Sophie Reboud, Burgundy School of Business et Corinne Tanguy, Université Bourgogne Franche-Comté (UBFC)

Aliment emblématique de la culture française, empreint de dimensions identitaires et symboliques, le pain est aussi un miroir de l’évolution de nos modes de vie. De moins en moins consommé au petit déjeuner ou en accompagnement des plats, il l’est de plus en plus sous forme de sandwichs ou de hamburgers, notamment par les jeunes. Si d’un point de vue nutritif il reste le premier contributeur en glucides et fibres dans le régime alimentaire des adultes, sa consommation globale est très nettement en baisse depuis un siècle, puisqu’elle est passée de 900 grammes par jour en moyenne en 1900 à une centaine de grammes aujourd’hui.

En même temps, les Français privilégient encore aujourd’hui les établissements artisanaux pour acheter leur pain, avec des produits jugés plus qualitatifs. Ces comportements sont notamment renforcés par la tendance sociétale vers une nourriture plus saine et consciente, ainsi que par la succession des crises sanitaires : les consommateurs se soucient de plus en plus des aliments qu’ils ingèrent et sont ainsi d’autant plus demandeurs de produits artisanaux, auxquels ils associent qualités gustatives et nutritionnelles.

Historiquement, c’est au hasard qu’est le plus souvent attribué l’invention du pain par les Égyptiens : de la pâte sans levain (eau, lait et farine d’orge et de millet) aurait été oubliée, se serait « gâtée » mais aurait été cuite malgré tout. Ainsi aurait eu lieu la découverte du pain avec levain. Depuis, l’histoire du pain est intimement mêlée aux innovations techniques, tant dans le processus de fabrication que dans l’évolution des outils.

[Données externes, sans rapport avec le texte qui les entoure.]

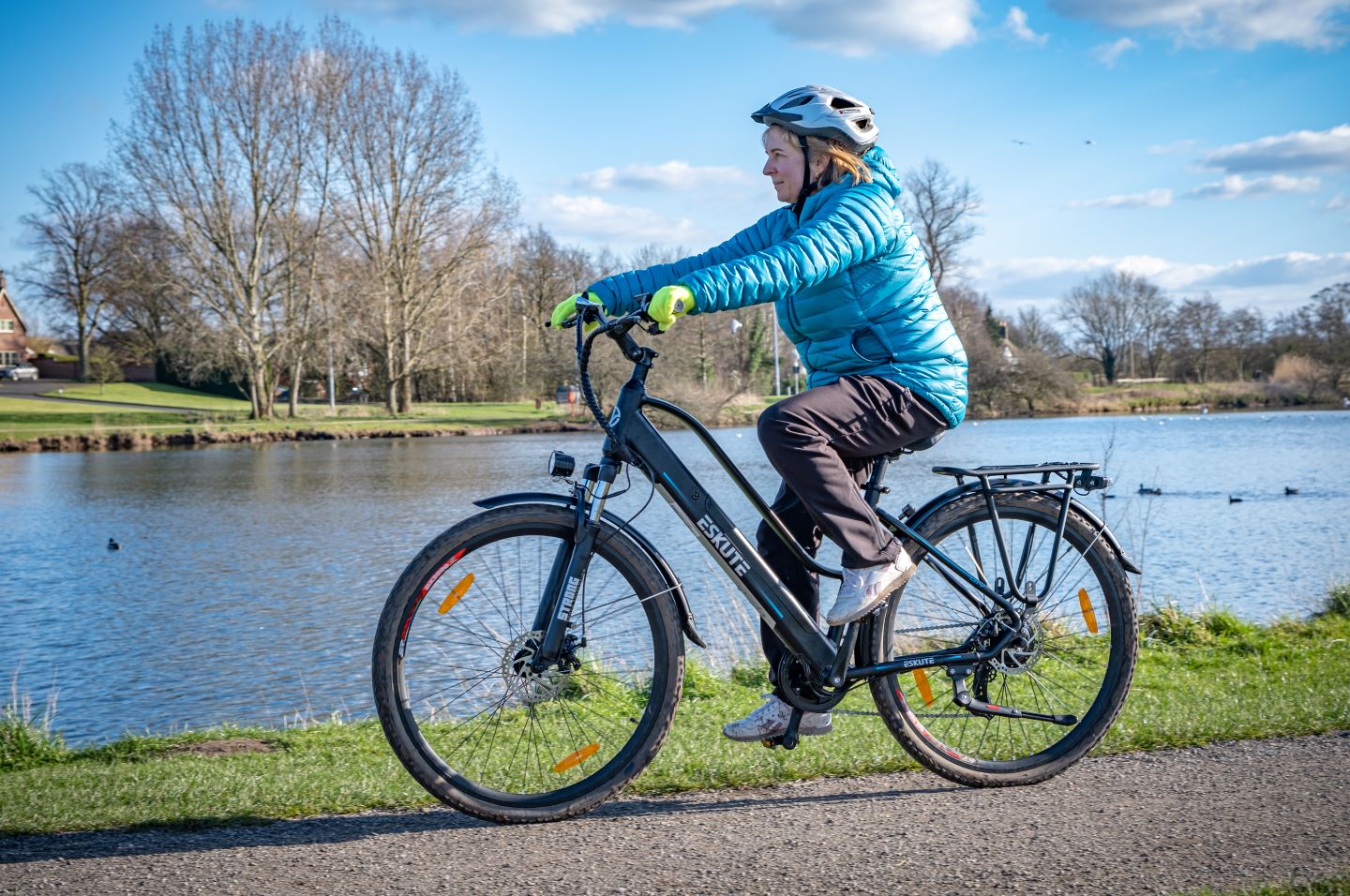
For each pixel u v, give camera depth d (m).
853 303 3.25
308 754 4.58
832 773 3.53
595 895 2.62
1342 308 68.56
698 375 51.25
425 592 3.11
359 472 33.72
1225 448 38.06
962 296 78.88
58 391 80.88
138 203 49.75
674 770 3.51
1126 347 78.75
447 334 57.91
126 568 17.17
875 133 3.30
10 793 3.60
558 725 3.22
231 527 21.83
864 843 2.93
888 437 3.26
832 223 3.11
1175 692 4.91
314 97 51.75
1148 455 35.56
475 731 3.18
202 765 4.31
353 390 79.62
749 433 39.25
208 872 2.77
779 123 3.30
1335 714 3.95
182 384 87.31
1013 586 3.50
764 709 3.44
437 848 2.92
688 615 3.22
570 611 3.18
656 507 16.17
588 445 45.12
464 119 55.50
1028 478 3.62
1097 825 3.03
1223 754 3.61
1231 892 2.55
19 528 22.09
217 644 11.70
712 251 3.50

Mais à celles-ci s’ajoutent un certain nombre d’innovations sociales, organisationnelles ou réglementaires, tout aussi fondamentales – par exemple le développement d’alternatives autour de filières territorialisées ou de chaînes locales. C’est cette intrication que nous avons pu mettre en évidence dans le cadre d’une recherche dédiée à l’innovation de ce produit du quotidien.

Le pain fait partie de la nourriture de base de l’homme depuis que ce dernier a compris l’intérêt de la culture et de la sédentarisation. La domestication d’espèces végétales à intérêt alimentaire, dont font partie les céréales panifiables, marque une double rupture démographique importante : la densification et la sédentarisation. Le pain est le symbole de ces évolutions majeures, en particulier en France.

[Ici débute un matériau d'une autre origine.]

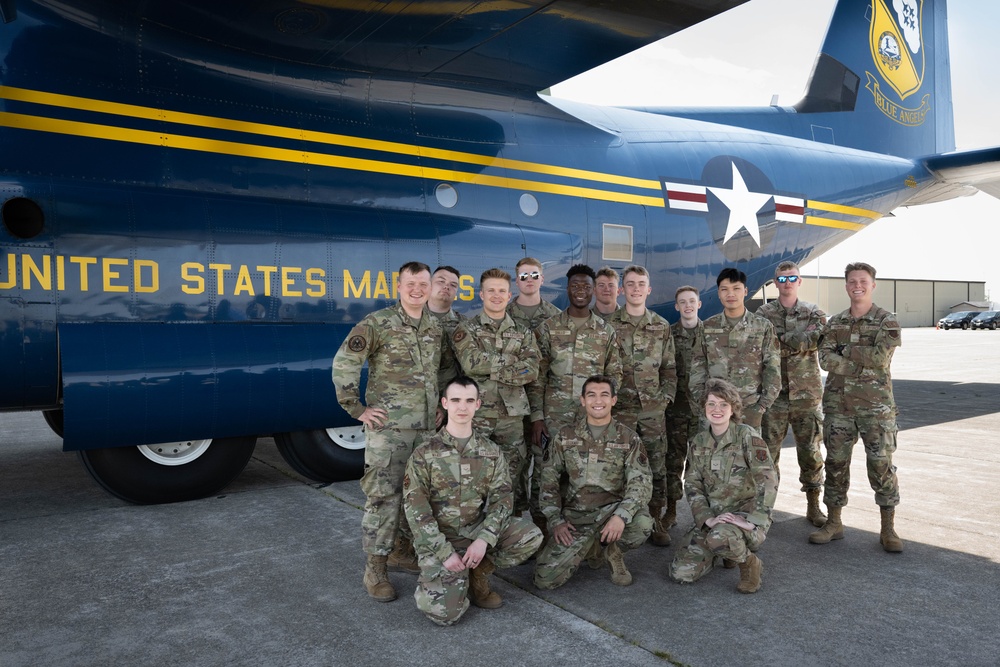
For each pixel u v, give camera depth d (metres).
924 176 11.81
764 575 4.13
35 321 4.96
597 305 5.22
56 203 5.04
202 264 5.53
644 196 8.20
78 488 6.09
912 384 14.16
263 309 5.79
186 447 5.68
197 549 4.50
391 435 3.92
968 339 35.09
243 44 5.81
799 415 5.07
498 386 4.34
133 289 5.27
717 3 5.34
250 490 6.04
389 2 5.18
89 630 3.37
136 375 5.12
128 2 5.21
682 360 5.24
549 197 7.48
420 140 6.80
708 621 3.51
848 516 5.31
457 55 6.23
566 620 3.52
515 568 4.27
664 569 4.27
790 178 9.74
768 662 3.09
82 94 5.29
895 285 59.72
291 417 5.82
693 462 4.12
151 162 5.54
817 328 4.93
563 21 5.67
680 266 8.52
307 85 6.28
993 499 5.71
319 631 3.38
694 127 9.28
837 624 3.47
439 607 3.41
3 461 7.25
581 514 4.16
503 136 7.35
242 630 3.38
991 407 10.89
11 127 5.02
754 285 9.59
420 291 4.02
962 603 3.73
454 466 3.66
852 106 11.55
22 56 5.09
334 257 6.08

Selon l’historien espagnol Benigno Cacérès, toute l’histoire de l’humanité est comme « rythmée par la production des céréales panifiables : des révoltes, des guerres, des conquêtes se sont déclenchées à cause du pain. Objet de pouvoir, il sera vite réglementé : son poids, son prix, ses ingrédients et bien sûr l’organisation de la profession de boulanger. Mais avant le boulanger, il y a le meunier et les paysans : c’est toute une architecture sociale qui repose sur la protection et la commercialisation du pain ».

Pour obtenir du pain, il faut trois composants dont l’action est complémentaire et indissociable : l’amidon qui fournit les sucres ; le gluten qui assure la cohésion de l’ensemble ; et enfin la levure qui produit la levée et l’allègement de la pâte. Cette association se fait à partir de trois ingrédients : la farine (issue de céréales panifiables – blé tendre (froment), épeautre ou seigle), l’eau, et en général, le sel, ajouté pour ses propriétés gustatives.

De la cueillette à la culture

Avant le pain, il y eut le blé. Des recherches récentes des restes d’un foyer en Jordanie montrent cependant que du pain avait en réalité déjà été produit il y a 14 000 ans, quatre millénaires avant le début de l’agriculture. Si l’exploitation des céréales n’est pas courante à cette époque, il semble que la préparation et la consommation de produits semblables au pain (aliments à base de racines par exemple) précédent d’au moins 4 000 ans l’émergence de l’agriculture.

Cependant, les repas à base de céréales comme le pain ne deviennent des aliments de base que lorsque, semble-t-il, s’établit l’agriculture fondée sur la culture des céréales, d’abord dans le « Croissant fertile », au Moyen-Orient, puis dans d’autres régions dont l’Europe. C’est au cours de cette période appelée « Révolution néolithique », il y a de cela 100 000 à 5 000 ans, que l’homme commence à gérer la production de son environnement et qu’il passe de prédateur/cueilleur à cultivateur.

La première série d’innovations en lien avec le pain concerne donc d’abord ce passage de la cueillette vers la culture : l’innovation est autant sociétale – puisqu’il s’agit de passer d’un mode de vie itinérant en fonction des stocks de nourriture à un mode de vie sédentaire autour d’une culture – que technique (domestiquer des variétés, préparer le sol, semer, récolter, et conserver les grains).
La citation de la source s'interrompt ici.